Norwest Mortgage Inc. is leading the way as lenders scurry to form business alliances with real estate brokerage companies.

Sources say the Des Moinesbased lender is close to signing its second joint-venture agreement with a broker, Baird & Warner, Chicago.

Norwest officials declined to comment. Baird & Warner executives did not return phone calls.

Last year, Norwest formed a joint venture with Long & Foster Realty, Fairfax, Va.

Norwest has also been in discussions with John L. Scott Real Estate, a Bellevue, Wash., real estate broker, said Jerry L. Moon, an executive vice president at the realty company. The broker is also holding preliminary talks with Washington Mutual Savings.

Others in Market

Among the other major real estate companies mentioned as considering joint ventures or partnerships with lenders are Allen Tate Co., a Charlotte, N.C., broker. Gundaker Realtors, St. Louis, recently formed a venture with Mercantile Bank, also in St. Louis.

Lenders said they are hungry to find new means of originating loans now that refinance activity has wilted.

And real estate brokers have seen a greater share of commissions from home sales paid out to hot-shot agents, leaving less profits. That has forced many to search for new forms of fee income, industry insiders said.

Peter J. Wissinger, a Norwest executive vice president, said "far more than a dozen" real estate companies have approached the lender about forming joint ventures. And he said many lenders were out searching for joint venture deals.

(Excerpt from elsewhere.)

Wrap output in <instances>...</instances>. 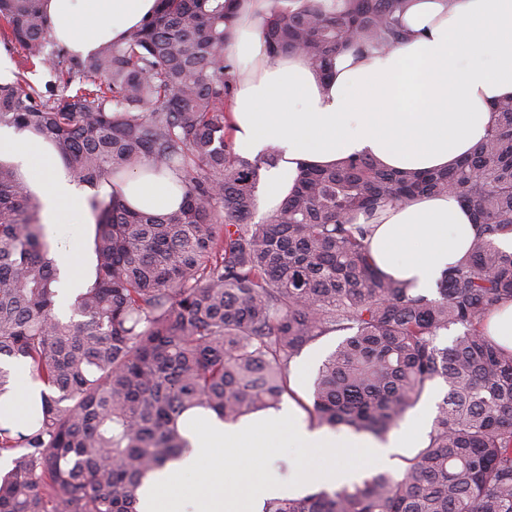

"I think everyone is talking," he said. "The word 'clamor' would not be an exaggeration."

Profits could be extensive from such lending arrangements. John L. Scott, for example, sold 12,500 houses last year, worth $3.2 billion.

Peter Hunt, chairman of Master Mortgage Corp., Chicago, estimated that a quarter of the nation's top real estate companies will have a joint venture with a lender by the end of the year.

Advantages Listed

Mr. Hunt said joint ventures were a quick way for brokers to get into mortgage lending. By linking up with a large lender, real estate outfits ensure that they will get a wider menu of loan products and the expertise to make mortgages successfully.

Lenders and brokerage companies do not seem very concerned about the Real Estate Settlement Procedures Act. Despite pending Respa rule changes that may come as soon as this month, joint-venture talk is still bubbling.

Without knowing how the rules will change, "it will be difficult for companies to know the most efficient way to set up these programs," said Susan E. Johnson, executive director, Real Estate Services Providers Council, a Washington lobbying group.